There are many other genetic codes listed at bioinformatics.org which can be used as input strings. In general, DNA has four nucleotides: "A", "C", "G", and "T". Thus, instead of one qubit like in this notebook, two qubits are required to encode the nucleotides. However, the asymptotic amount of quantum bits for encoding the whole sequence of length $N$ is still in the order of $\log{N}$, which is exponentially small.
The technique of using circuit inversion to measure how close two quantum states has been used in many literature. For example, it is used for Quantum Kernel Estimation in Havlicek et al., 2018 for supervised learning. The idea of using quantum superposition to encode bistrings appeared in Quantum Fingerprinting where a quantum exponential advantage is shown for a communication task of comparing two bitstrings.
The intuition of why combining a circuit which creates a quantum state with another circuit which is the inverted circuit of creating another quantum state can be used to measure how close two quantum states is as follow.
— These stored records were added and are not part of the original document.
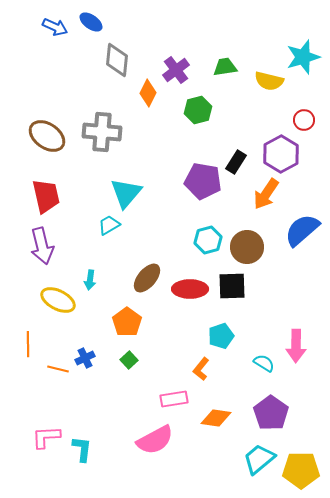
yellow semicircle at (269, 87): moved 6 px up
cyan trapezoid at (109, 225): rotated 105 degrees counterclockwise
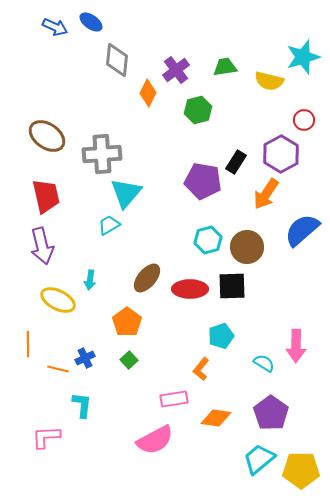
gray cross at (102, 132): moved 22 px down; rotated 9 degrees counterclockwise
cyan L-shape at (82, 449): moved 44 px up
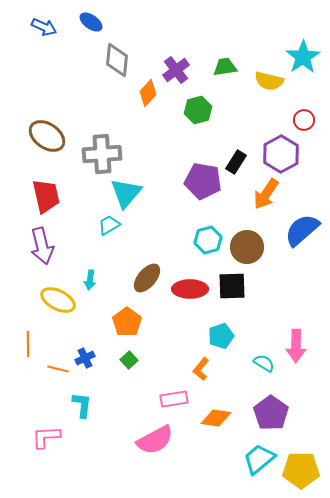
blue arrow at (55, 27): moved 11 px left
cyan star at (303, 57): rotated 16 degrees counterclockwise
orange diamond at (148, 93): rotated 16 degrees clockwise
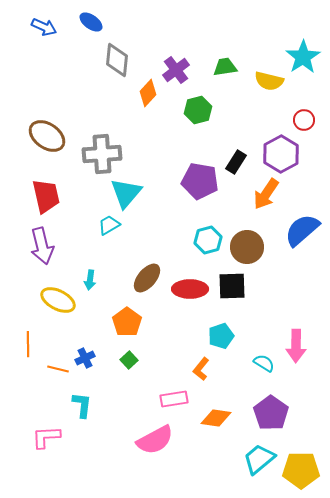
purple pentagon at (203, 181): moved 3 px left
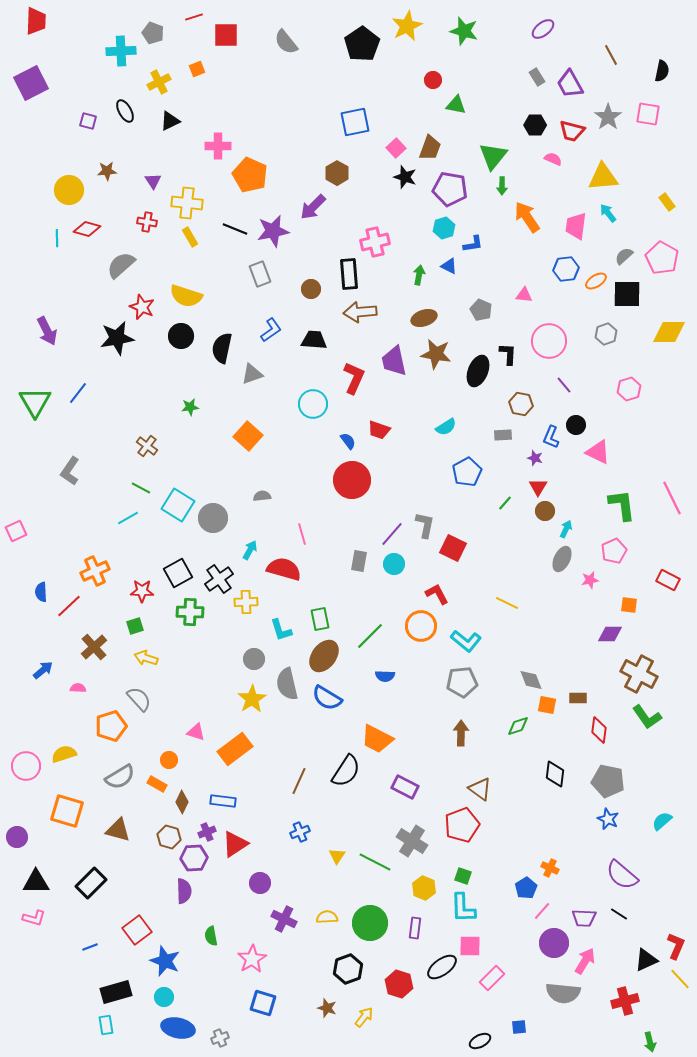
All operations (except measurements) in quantum computers are unitary and hence, distance preserving. This means if we apply the same operation (or, circuit) to two states that are similar, the resulting states will also be similar. All those operations are also reversible, that means, if we know a circuit $C$ to create a particular quantum state $|\phi\rangle$ from the all-zero state, we can also design the circuit $C'$ that transforms back the quantum state $|\phi\rangle$ to the all-zero state. Now, if we apply $C'$ to a quantum state $|\psi\rangle$ which is similar to $|\phi\rangle$, we will obtain a quantum state which is also similar to the all-zero state. The distance of the resulting state to the all-zero state is the same as the distance between $|\phi\rangle$ and $|\psi\rangle$.
We can notice that the similarity of two different quantum states can be very close to zero, and thus making difficult to find the discrepancies. However, we can use encoding techniques, such as, by employing repetition code, to guarantee that different quantum states are separated far enough. In general, we can exploit error correcting codes, such as, Justesen code, or locality-sensitive hashing to encode bitstrings efficiently.